** Start of Provided text **

My ex-husband hurt me so deeply I cannot even express the depths of my anger, hurt and devastation. He has moved on and is happy in a new relationship, but I can’t seem to stop hating him and wishing horrible things would happen to both of them. I think I would feel better if he would just get what he deserves, but his life is just grand and happy instead. How can I stop being so bothered and angry at them for being happy while I’m not? People say I should forgive for me, but I can’t even see how that is possible. Help me.

Answer:

There is a reason you (and most of us) struggle with forgiveness. The fact is there are very real benefits to staying mad or hurt. Ask yourself the following questions and be honest about why you might want to stay mad.

  • Does casting the other person as the bad guy bring me a sense of righteousness myself?
  • Does it earn me sympathy, attention or validation from others when I talk about how I was hurt?
  • Does being a sad, poor victim excuse some of my behavior, because I’m so wounded and broken I can’t help it?
  • Does it give me an excuse to be depressed and disengage from life and moving forward (which scares me)? What am I afraid of if I moved on?
  • Do I feel as long as I stay mad, it firmly casts the other person as the bad one and me as the good one, and am I afraid if I stop casting him as the bad one, people may forget his guilt and think I was bad?
  • Do I feel like letting it go would be saying it was OK, and forgiving would pardon the person from their guilt?
Be honest with yourself about why you might be holding onto the offense, because you are never going to feel better yourself until you recognize why you are subconsciously holding onto the pain.

Forgiveness may feel impossible right now, but that is because you think forgiveness means something it doesn’t mean. You think it means pardoning the offense or saying it’s OK that he hurt you. But it is not OK, it was wrong, and this fact is keeping you stuck.

** End of Provided text **
** Start of Dataset records **

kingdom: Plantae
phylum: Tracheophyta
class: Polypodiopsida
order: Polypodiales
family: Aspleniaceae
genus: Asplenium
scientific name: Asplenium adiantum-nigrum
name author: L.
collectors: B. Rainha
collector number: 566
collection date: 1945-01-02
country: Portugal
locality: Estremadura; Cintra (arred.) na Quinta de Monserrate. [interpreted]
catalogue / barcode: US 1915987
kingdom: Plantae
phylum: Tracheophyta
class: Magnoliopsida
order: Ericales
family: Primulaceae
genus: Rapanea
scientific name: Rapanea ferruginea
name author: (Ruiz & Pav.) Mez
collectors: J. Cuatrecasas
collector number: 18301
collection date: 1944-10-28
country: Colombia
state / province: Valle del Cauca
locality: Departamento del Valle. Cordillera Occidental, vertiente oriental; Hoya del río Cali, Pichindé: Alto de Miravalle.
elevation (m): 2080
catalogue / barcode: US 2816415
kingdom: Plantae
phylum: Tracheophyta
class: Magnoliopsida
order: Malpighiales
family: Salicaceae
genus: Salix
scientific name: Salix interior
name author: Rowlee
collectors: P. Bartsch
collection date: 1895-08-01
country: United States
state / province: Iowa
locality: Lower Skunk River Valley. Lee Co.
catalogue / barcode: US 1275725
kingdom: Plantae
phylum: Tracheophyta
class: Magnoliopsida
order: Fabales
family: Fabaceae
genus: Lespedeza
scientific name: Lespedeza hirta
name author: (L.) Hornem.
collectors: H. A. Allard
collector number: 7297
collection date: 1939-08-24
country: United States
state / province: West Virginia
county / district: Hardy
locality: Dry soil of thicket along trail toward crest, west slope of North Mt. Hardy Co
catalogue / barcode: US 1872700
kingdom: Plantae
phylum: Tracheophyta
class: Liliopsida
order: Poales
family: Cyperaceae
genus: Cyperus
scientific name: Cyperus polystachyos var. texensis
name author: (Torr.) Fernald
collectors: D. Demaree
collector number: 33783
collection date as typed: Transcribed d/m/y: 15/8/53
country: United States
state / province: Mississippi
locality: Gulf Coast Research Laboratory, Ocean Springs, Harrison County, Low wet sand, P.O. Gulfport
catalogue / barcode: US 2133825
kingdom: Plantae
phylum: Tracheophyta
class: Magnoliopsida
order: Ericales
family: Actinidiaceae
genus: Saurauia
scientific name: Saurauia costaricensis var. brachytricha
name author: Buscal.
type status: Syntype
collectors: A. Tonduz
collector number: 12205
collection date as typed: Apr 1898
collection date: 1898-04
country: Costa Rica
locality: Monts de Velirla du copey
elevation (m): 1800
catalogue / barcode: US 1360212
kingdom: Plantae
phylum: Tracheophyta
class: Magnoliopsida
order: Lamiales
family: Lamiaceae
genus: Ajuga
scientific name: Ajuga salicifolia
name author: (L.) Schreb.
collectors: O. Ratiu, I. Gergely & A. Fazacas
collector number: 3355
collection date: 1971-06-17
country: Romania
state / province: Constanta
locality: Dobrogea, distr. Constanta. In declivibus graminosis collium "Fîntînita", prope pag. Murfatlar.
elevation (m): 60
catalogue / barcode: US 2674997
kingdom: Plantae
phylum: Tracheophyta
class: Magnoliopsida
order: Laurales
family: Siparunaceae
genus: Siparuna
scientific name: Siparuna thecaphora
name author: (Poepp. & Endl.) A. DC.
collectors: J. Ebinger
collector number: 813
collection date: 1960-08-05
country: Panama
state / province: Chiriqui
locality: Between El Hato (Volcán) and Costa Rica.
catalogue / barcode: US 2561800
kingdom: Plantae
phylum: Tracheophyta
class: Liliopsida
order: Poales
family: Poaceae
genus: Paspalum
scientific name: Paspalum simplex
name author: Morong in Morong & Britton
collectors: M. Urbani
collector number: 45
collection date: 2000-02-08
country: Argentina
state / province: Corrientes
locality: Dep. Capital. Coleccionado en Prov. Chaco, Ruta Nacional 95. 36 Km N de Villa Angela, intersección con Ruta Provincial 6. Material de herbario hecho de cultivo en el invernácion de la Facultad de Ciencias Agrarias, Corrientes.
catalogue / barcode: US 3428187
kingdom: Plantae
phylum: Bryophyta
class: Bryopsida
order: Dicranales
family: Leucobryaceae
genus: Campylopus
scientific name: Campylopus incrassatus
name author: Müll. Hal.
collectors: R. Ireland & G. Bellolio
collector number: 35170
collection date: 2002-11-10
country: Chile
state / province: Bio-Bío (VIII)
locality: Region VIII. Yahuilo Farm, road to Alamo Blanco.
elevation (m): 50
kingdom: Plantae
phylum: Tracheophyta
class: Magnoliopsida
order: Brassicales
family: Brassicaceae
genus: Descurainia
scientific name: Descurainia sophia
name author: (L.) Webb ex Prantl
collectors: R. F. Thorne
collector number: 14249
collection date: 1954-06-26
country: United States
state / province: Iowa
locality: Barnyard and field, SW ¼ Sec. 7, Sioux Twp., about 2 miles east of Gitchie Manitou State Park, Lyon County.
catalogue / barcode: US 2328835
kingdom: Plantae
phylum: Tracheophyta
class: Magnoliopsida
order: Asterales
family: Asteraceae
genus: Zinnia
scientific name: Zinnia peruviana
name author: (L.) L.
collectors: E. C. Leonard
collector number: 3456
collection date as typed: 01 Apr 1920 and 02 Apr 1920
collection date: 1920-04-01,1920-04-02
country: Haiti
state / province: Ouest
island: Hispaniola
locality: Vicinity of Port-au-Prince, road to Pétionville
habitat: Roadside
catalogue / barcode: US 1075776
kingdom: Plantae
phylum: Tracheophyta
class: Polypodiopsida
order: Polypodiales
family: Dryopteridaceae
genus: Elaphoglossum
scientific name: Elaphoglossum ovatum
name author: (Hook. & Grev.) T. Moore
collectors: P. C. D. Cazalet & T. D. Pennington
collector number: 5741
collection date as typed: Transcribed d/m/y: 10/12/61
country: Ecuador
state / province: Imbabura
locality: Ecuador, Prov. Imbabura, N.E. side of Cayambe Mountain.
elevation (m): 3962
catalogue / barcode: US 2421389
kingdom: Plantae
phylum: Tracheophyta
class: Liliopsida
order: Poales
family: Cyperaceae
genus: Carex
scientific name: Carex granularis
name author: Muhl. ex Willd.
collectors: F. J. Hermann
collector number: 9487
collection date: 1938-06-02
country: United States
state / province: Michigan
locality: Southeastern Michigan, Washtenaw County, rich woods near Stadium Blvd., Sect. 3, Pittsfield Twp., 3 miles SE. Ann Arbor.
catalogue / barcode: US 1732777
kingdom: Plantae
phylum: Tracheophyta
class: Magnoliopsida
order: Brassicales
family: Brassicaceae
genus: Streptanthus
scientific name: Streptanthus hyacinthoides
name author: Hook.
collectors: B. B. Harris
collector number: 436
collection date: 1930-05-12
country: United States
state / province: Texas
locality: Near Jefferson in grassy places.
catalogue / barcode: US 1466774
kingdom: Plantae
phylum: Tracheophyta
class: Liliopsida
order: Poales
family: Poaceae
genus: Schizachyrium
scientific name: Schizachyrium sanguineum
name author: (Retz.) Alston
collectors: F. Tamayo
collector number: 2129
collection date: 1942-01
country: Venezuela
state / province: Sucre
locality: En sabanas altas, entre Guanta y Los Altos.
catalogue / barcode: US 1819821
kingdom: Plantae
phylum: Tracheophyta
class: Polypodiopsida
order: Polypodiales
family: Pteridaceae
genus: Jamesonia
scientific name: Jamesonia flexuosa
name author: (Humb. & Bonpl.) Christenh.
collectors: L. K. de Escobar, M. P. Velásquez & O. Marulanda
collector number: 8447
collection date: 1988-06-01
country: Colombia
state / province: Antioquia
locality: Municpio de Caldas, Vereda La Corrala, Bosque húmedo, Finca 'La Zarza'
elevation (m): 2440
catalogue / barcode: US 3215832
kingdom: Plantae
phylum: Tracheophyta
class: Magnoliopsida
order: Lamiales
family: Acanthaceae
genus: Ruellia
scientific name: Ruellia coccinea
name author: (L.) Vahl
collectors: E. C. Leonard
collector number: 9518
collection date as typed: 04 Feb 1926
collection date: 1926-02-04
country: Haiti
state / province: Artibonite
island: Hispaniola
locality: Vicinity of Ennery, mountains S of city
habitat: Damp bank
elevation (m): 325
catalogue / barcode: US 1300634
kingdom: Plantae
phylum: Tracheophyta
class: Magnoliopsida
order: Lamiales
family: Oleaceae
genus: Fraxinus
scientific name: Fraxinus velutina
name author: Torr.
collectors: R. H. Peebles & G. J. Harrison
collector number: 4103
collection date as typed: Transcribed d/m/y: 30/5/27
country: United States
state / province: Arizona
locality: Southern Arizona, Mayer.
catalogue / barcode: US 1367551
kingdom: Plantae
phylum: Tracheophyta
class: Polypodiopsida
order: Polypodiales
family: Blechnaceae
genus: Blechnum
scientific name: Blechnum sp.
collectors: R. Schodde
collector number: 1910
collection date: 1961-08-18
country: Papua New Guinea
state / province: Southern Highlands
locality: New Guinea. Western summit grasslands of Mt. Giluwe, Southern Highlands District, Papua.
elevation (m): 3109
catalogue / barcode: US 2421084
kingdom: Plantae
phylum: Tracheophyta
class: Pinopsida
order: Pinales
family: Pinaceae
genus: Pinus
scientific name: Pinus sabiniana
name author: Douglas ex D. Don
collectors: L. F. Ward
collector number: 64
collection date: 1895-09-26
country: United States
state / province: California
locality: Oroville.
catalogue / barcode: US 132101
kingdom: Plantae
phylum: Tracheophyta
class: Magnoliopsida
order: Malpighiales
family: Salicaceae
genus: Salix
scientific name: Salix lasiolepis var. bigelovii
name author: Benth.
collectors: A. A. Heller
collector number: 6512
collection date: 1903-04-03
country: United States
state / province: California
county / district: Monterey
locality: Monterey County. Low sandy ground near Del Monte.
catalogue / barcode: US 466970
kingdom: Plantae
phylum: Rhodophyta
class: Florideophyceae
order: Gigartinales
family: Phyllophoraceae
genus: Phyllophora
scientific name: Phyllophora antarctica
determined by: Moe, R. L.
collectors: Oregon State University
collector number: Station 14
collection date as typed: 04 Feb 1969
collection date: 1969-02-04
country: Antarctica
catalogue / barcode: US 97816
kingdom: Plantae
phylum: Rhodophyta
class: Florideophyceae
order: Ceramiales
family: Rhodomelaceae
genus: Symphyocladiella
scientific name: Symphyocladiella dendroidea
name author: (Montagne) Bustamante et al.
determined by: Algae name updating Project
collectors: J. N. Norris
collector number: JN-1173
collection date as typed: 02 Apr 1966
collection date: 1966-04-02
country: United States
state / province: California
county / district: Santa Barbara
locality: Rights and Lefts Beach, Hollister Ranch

** End of Dataset records **

* Your tasks *
**A.** Answer these questions from the forgiveness advice text, one line each:
(i) What does the letter writer say the ex-husband has done since hurting them?
(ii) According to the answer, staying in what state brings very real benefits?
(iii) What two things does the answer say the letter writer thinks forgiveness means?
**B.** Carry on the forgiveness advice text from the point where it stops.

* Answers below *
**A.**
(i) He has moved on and is happy in a new relationship.
(ii) Staying mad or hurt.
(iii) Pardoning the offense, or saying it's OK that he hurt the writer.

**B.**
But there is another way to approach forgiveness that involves looking at this situation in a different way, which will completely change how you feel about it. It comes down to choosing one of two mindsets about life. You need to examine which of these is your current life perspective, and consciously choose which way you really want to live

(If you don’t make a conscious choice about your life perspective, your subconscious mind will choose for you, and it might make a bad choice.)

The first mindset option is a judgment and condemnation mindset. In this place you believe life is a test and we (human beings) must earn our value. Here, any mistakes we make count against that value, which means some people end up being better than other people. With this mindset you see human value as changeable, based on our behavior, appearance, property, etc. In this place there is judgment, criticism, attack, gossip, guilt and a constant fear that you aren’t good enough because you believe that is possible. This fear mindset makes you focus on the bad in others and cast them as worse than you so you can feel better. This mindset creates anxiety, insecurity and fear of failure. If you choose this mindset you will struggle to forgive others because you must condemn them to feel safe and good about yourself. (This is where most of the world lives, but it doesn’t sound too enjoyable, does it?)

The second option is a trust and forgiveness mindset. In this place you believe life is a classroom, where humans are here to learn and grow. In a classroom you can erase any mistakes and try again, and no mistake affects your value. Here everyone has the exact same intrinsic worth and that worth cannot change no matter what bad choices we make. Bad choices just sign us up for some interesting lessons and create educational consequences we get to work through, but we still have the same value as everyone else.

With a trust and forgiveness mindset, hurts and mistreatment happen to make you stronger, wiser and more loving, and you can trust there are reasons and purpose in having them. Here, you can see the positives that each negative experience creates and you are grateful for the strength and wisdom you gain from them. Here, you don’t need to condemn others to feel safe, because you understand you are all safe the whole time. You understand your value is infinite and absolute and so is theirs. Here, forgiveness is easy because you trust God that you can’t be diminished and your journey is always the perfect classroom for you. You trust the universe that it knows what it’s doing, and from here it is easy to let offenses go and forgive.

The question is, “how do you want to live?”

Holding onto anger and judgment is like reaching into a fire to grab a hot coal to throw at your enemy, even though you are the one being burned. It would make a lot more sense to pour water on the whole thing and let it wash away. A trust and forgiveness mindset is the water.

Staying in condemnation of others is like choosing to be the warden guarding the prisoners at the jail (making them stay guilty) even though neither of you can ever leave. If you stay at your post to keep them in, you are still there with them (in prison) the whole time.

Let yourself out of prison, even if it means letting them leave too! Choose to let everyone out and do it for selfish reasons — because you want a better, happier life, free from pain.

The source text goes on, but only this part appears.